- **Problem to solve**
Rewrite the text of every record below, replacing "categories" with "crime types" and leaving everything else unchanged. Omit the pictures from your answer.

- **Data visualization images**

________________________

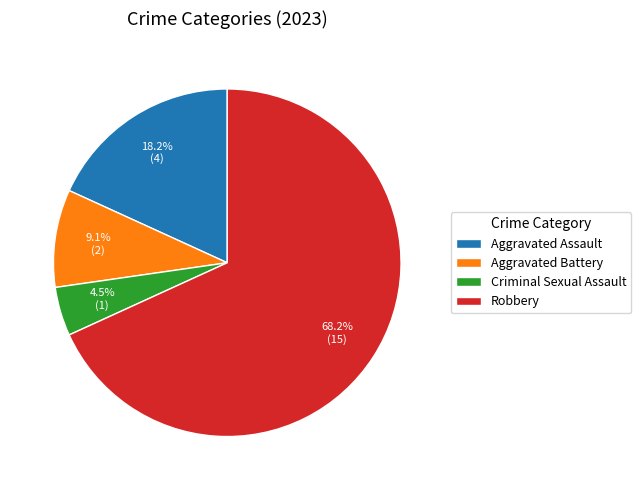

Rank the categories by value from lowest to highest.

Criminal Sexual Assault, Aggravated Battery, Aggravated Assault, Robbery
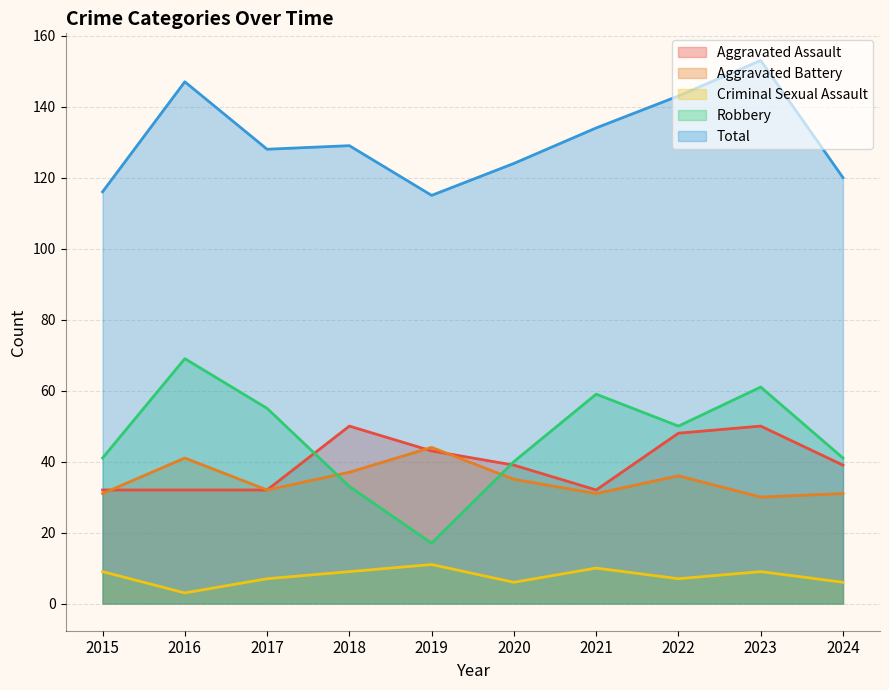

Reading left to right, list all the values displayed in this chart.

Aggravated Assault: 2015=32	2016=32	2017=32	2018=50	2019=43	2020=39	2021=32	2022=48	2023=50	2024=39
Aggravated Battery: 2015=31	2016=41	2017=32	2018=37	2019=44	2020=35	2021=31	2022=36	2023=30	2024=31
Criminal Sexual Assault: 2015=9	2016=3	2017=7	2018=9	2019=11	2020=6	2021=10	2022=7	2023=9	2024=6
Robbery: 2015=41	2016=69	2017=55	2018=33	2019=17	2020=40	2021=59	2022=50	2023=61	2024=41
Total: 2015=116	2016=147	2017=128	2018=129	2019=115	2020=124	2021=134	2022=143	2023=153	2024=120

________________________

- **Written solution**
Rank the crime types by value from lowest to highest.

Criminal Sexual Assault, Aggravated Battery, Aggravated Assault, Robbery

Reading left to right, list all the values displayed in this chart.

Aggravated Assault: 2015=32	2016=32	2017=32	2018=50	2019=43	2020=39	2021=32	2022=48	2023=50	2024=39
Aggravated Battery: 2015=31	2016=41	2017=32	2018=37	2019=44	2020=35	2021=31	2022=36	2023=30	2024=31
Criminal Sexual Assault: 2015=9	2016=3	2017=7	2018=9	2019=11	2020=6	2021=10	2022=7	2023=9	2024=6
Robbery: 2015=41	2016=69	2017=55	2018=33	2019=17	2020=40	2021=59	2022=50	2023=61	2024=41
Total: 2015=116	2016=147	2017=128	2018=129	2019=115	2020=124	2021=134	2022=143	2023=153	2024=120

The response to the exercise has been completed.